| GIVEN PROBLEM 1 |
Reproduce, word for word, all the records below that list a living thing's classification from kingdom downward, and leave out the pictures.

| PASSAGE TO READ |

══════

Points of conflict

Surviving and co-existing in a changing world

Climate change affects the Middle East: Water is growing scarce, making agriculture impossible in many places, and entire areas are becoming uninhabitable. The consequences are rural exodus and a growing risk of violent conflict. This, in turn, accelerates climate change. We take a look at three places where this vicious circle is palpable – and outline solutions.

Text
Paul-Philipp Hanske
Illustrations
Pia Bublies
Date
January 23, 2023

Jordan: The food market

The City Mall in the Jordanian capital of Amman is a shopping center like any other around the world: Brand-name stores and fast-food restaurants, air conditioning and artificial lighting. But in summer, the area is not only home to shopping enthusiasts with big bags, but also to people with scythes and sickles. In the western suburbs of Amman, the agricultural collective Al-Barakeh Wheat has been growing wheat on urban fallow land since 2019. Hundreds of people have already learned how to sow, harvest, and process wheat here; and many families can now secure their supply of flour for an entire year.

Grain cultivation was invented in this region, the Fertile Crescent between the Levant and southern Iraq. As recently as the 1960s, Jordan was exporting wheat all over the world; today, the country imports over 90 percent of its grain and therefore suffers from global price increases and conflicts, such as the war against Ukraine. The situation is similar in neighboring countries. According to the World Food Programme, the price of wheat jumped by nearly 50 percent in Lebanon in spring 2022. "Nowadays, there are always protests against inflation and arguments in waiting queues," says Sarine Karajerjian, head of environmental policy at the Arab Reform Initiative think tank. "People in our region are unfortunately used to conflict and unrest, and that's likely to continue in the coming years."

Rising temperatures have been shown to have a negative impact on wheat production. According to the “Arab Climate Futures” report by the European Union Institute for Security Studies think tank, eight percent of all farmland in Iraq, Lebanon and Syria will be lost in the coming years. Climate change is causing food production to decline and prices to rise. Already, 53 percent of Jordanians are threatened by food insecurity – a figure that is even higher in countries like Yemen that are suffering from war and violence. 80 percent of the Yemeni population is currently dependent on aid. As a result, millions of people could migrate within the region – and some of them possibly to Europe.

Konfliktpunkte Lebensmittelmarkt
Can cooperation rather than competition enhance food security in the MENA region?

In Sarine Karajerjian’s view, the solution lies not only in international aid or compensation payments from the Climate Fund for Loss and Damage that was announced at the World Climate Conference in November 2022. For her, improving the region's food sovereignty is key. For that, she says, a fundamental shift in thinking is needed – in addition to agricultural reforms, such as government subsidies, or technologies, such as more efficient irrigation systems. "When I drive through Lebanon," she tells us, "I see many plantations where the harvests are only destined for European supermarkets." Many people in the MENA region wonder why they have so many resources and yet are so poor.

══════

| DATA EXCERPTS |

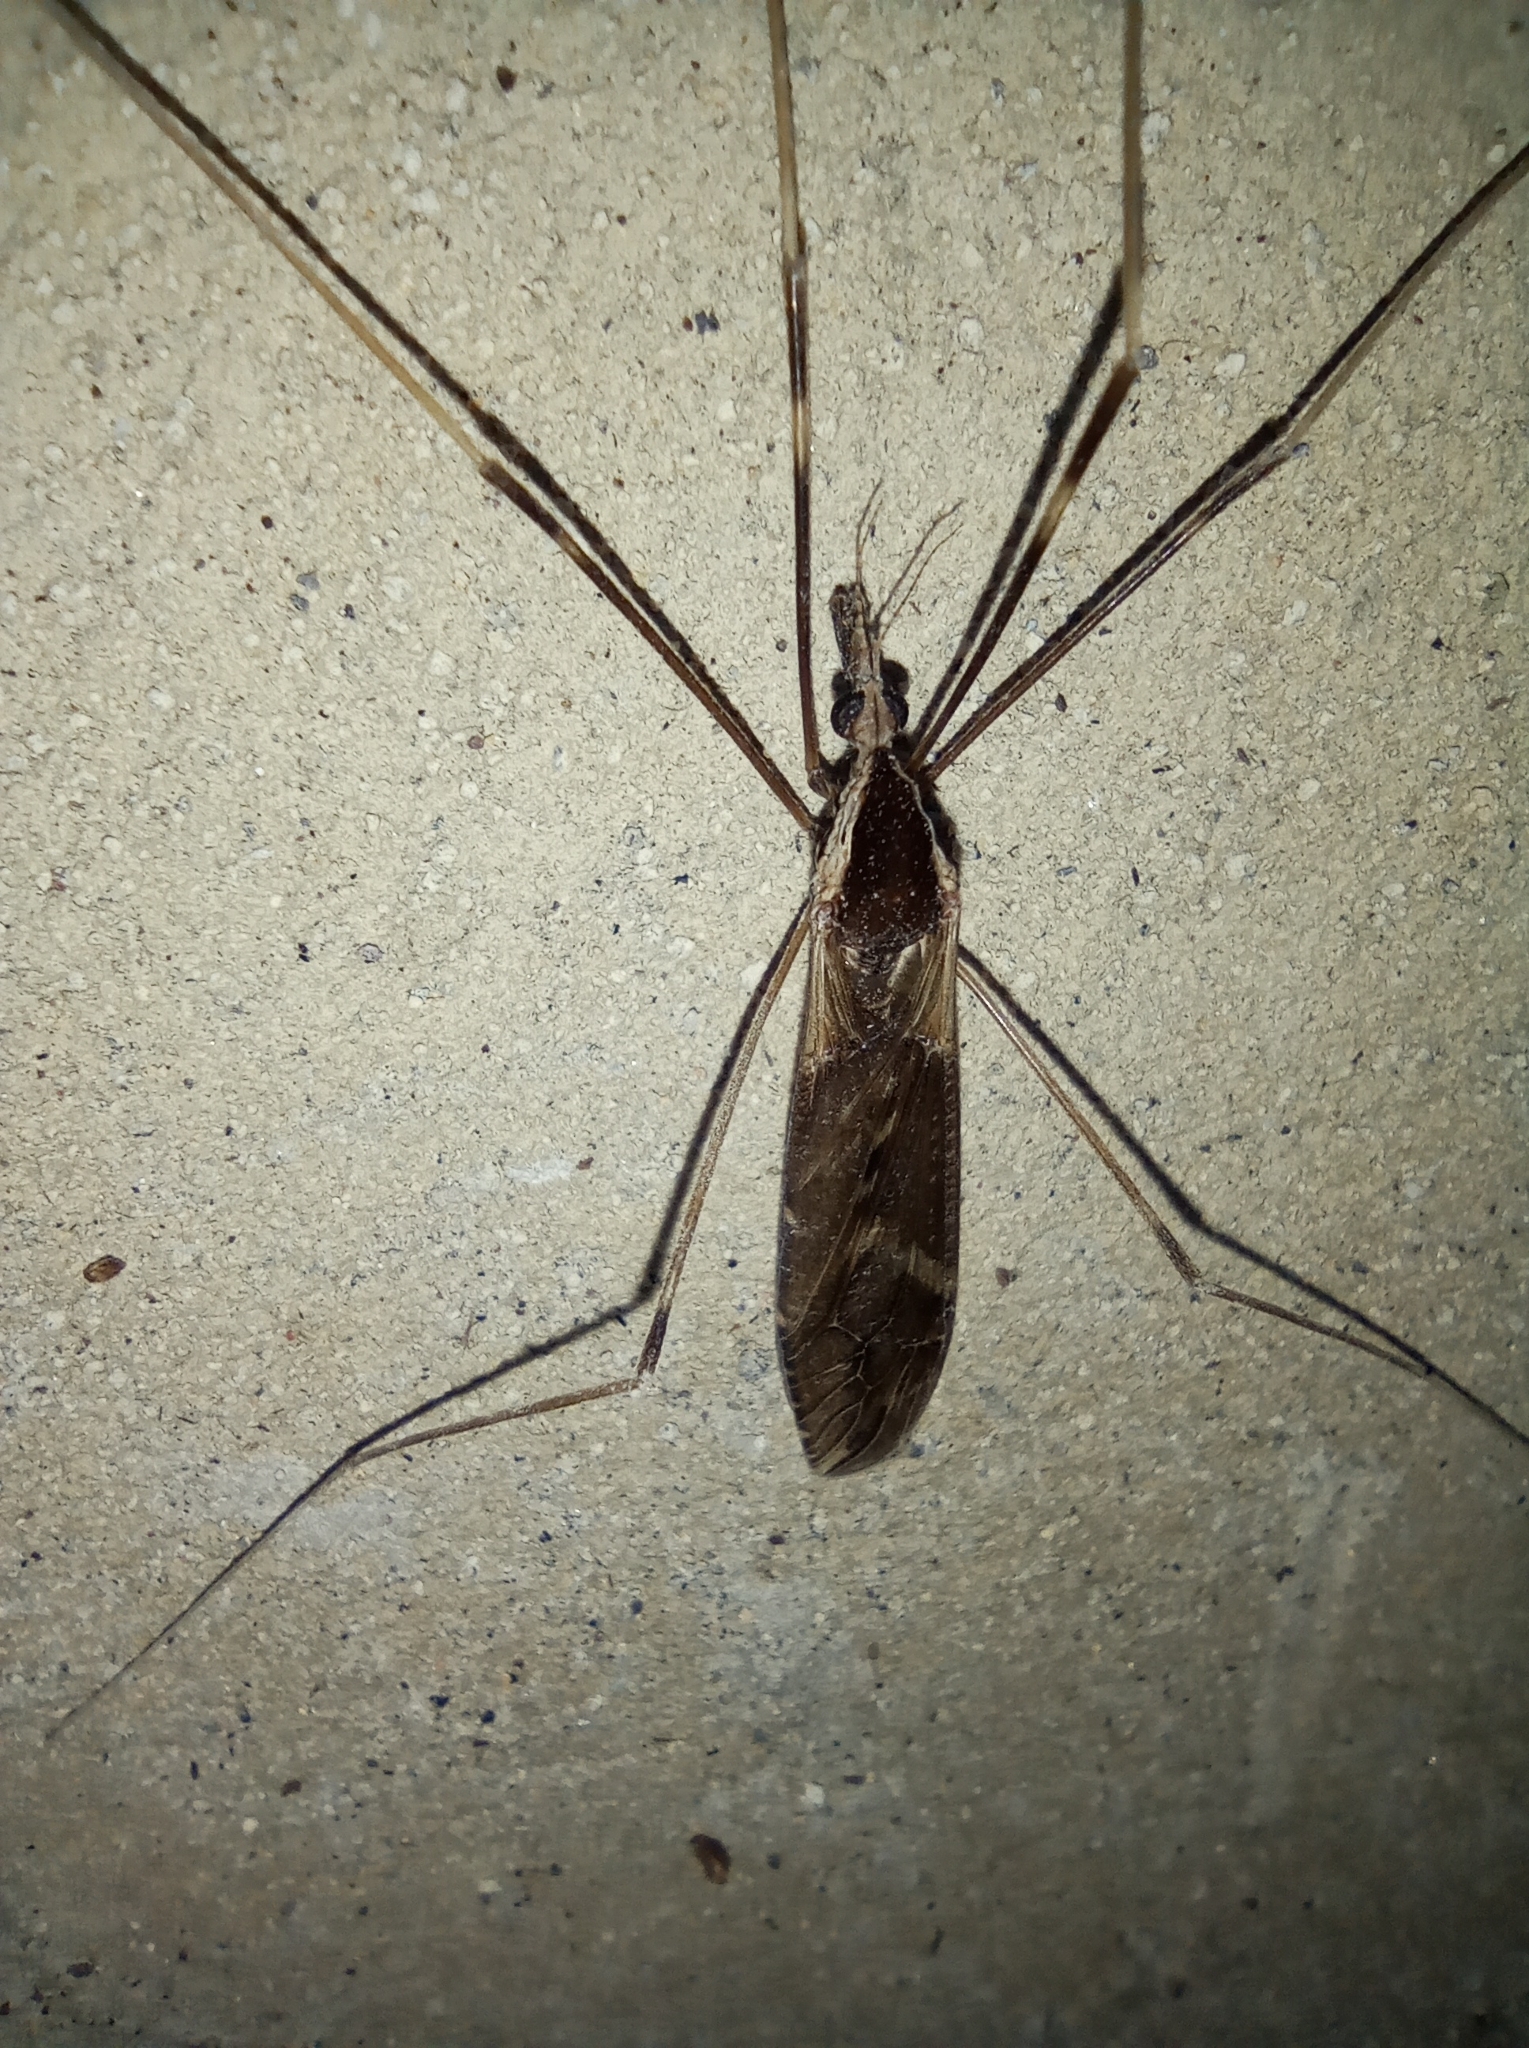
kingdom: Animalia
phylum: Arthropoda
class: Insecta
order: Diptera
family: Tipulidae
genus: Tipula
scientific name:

══════

| GIVEN PROBLEM 2 |
Go on with the article about climate change and conflict in the Middle East, starting right after its final sentence.

| TASK RESPONSE 1 |
kingdom: Animalia
phylum: Arthropoda
class: Insecta
order: Diptera
family: Tipulidae
genus: Tipula
scientific name:

| TASK RESPONSE 2 |
So one solution could be exports "from the Global South to the Global South", Sarine Karajerjian says. And that applies not only to the trade in resources, but also to ideas, she adds: "We live far too much in our regional silos and don't learn from each other about agriculture or water management."

Iraq: Overheated cities

Cities are the final refuge for many people, which is precisely why they end up being trapped there. In 2021, there were a million internally displaced persons in Iraq, which is home to around 41 million people. The fighting with the Islamic State was largely over, but there was still no peace for the people. "Climate change is the main driver of rural flight and intercommunity tensions in Iraq today," says Shivan Fazil, who works at the Stockholm International Peace Research Institute (SIPRI) and studies, among other things, the causes of violence in the MENA region. The reasons why people flee can be precisely named: Lack of water, desertification, sandstorms, death of livestock, crop failure. The region around Basra in the southeast of the country is the hardest hit. "It's always the same pattern," Shivan Fazil explains. "For years, crop yields go down. At a certain point, the stress among the population is so great that disputes break out over the remaining scarce resources." Old tribal rivalries flare up again and a silent civil war continues, unnoticed by the wider world. People are fleeing, and there is only one destination for them – cities.

Konfliktepunkte Städte
Cities can be a refuge from heat and drought – if modern and sustainable infrastructure exists.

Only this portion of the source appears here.